As you collect stories, are you familiar with Donald Davis or Sheila Kay Adams? Two of the best storytellers anywhere.
Greg,
I suppose what I like about folk is like Jazz it is innovative and constantly evolving. I worked in a Jazz Club in 1963 and have a great deal of appreciation for Jazz. I began to broadcast as a Jazz DJ at the community station KVMR but found that those who were Jazz broadcasters not only forgot more than I knew but had collections that dwarfed mine. Think of 10-20,000 LP’s and CD’s. I ended up in Folk as the need for a Folk Broadcaster. It was then I began that steep learning curve that will never end.
Boanerges,
I will be writing of Pete and his family, his father was considered the one who defined “ethnomusicologist” as an academic field. He and others developed the UCLA folklore program which has the largest collection of Folklore in the world. All of the Seeger children are heavy weights in the folk community.
Voicegal,
Folk singer for a career? As Utah Phillips said once, “how do you make a million dollars in Folk Music, start with two million first”. Or another friend of mine who works as a carpenter but is one of the best sing/songwriters out there, “if you become really successful in folk music you can make literally hundreds of dollars”

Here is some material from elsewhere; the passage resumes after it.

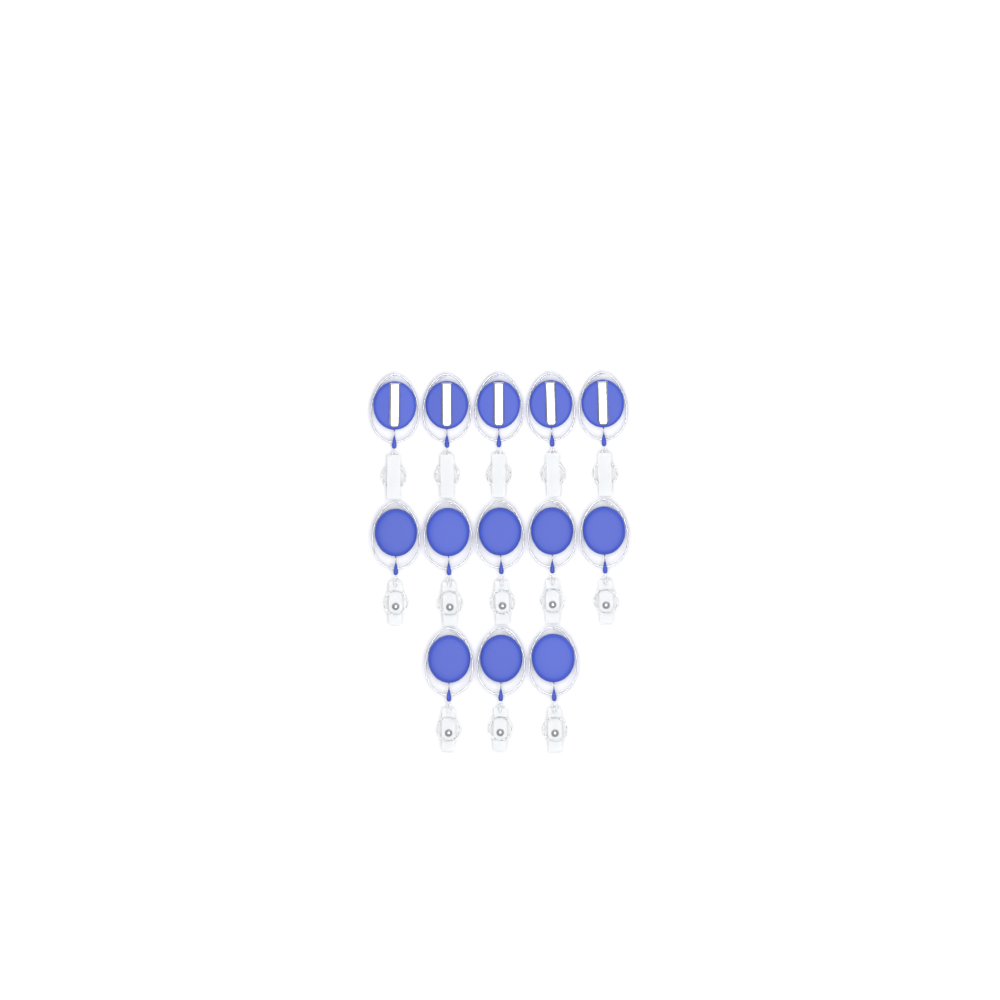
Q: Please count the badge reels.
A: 13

I am back reading this post again and the comments.
I left Newfoundland in 1996. I moved back to Georgia in my hometown. I do remember the names you mentioned of the CVape Breton folks. As I lived in St Johns only a 10 minute walk from the downtown of St Johns (where the bars were) and 10 from the university ( academia), I met and partied with some of the finest East Coast folk musicians anywhere. There is nothing like a thick dark stout and good music live every day. Never mind the seminars, folklore students from so many cultures and countries,
Believe me it was a heady mix.
You have made a friend here. I am a fan of all things folk, from music to yard art.
The oral history is my personal bag. I love the weave of life in the fabric. It touches us all.
I do remember hearing the stats on Geogologists once.
When I interned in Labrabor some 100 miles south of the Arctic circle, I listened to folk in the floatplane going there and returning.
I still miss that.
Music is art, and art is the wothiest, but least exalted form of living.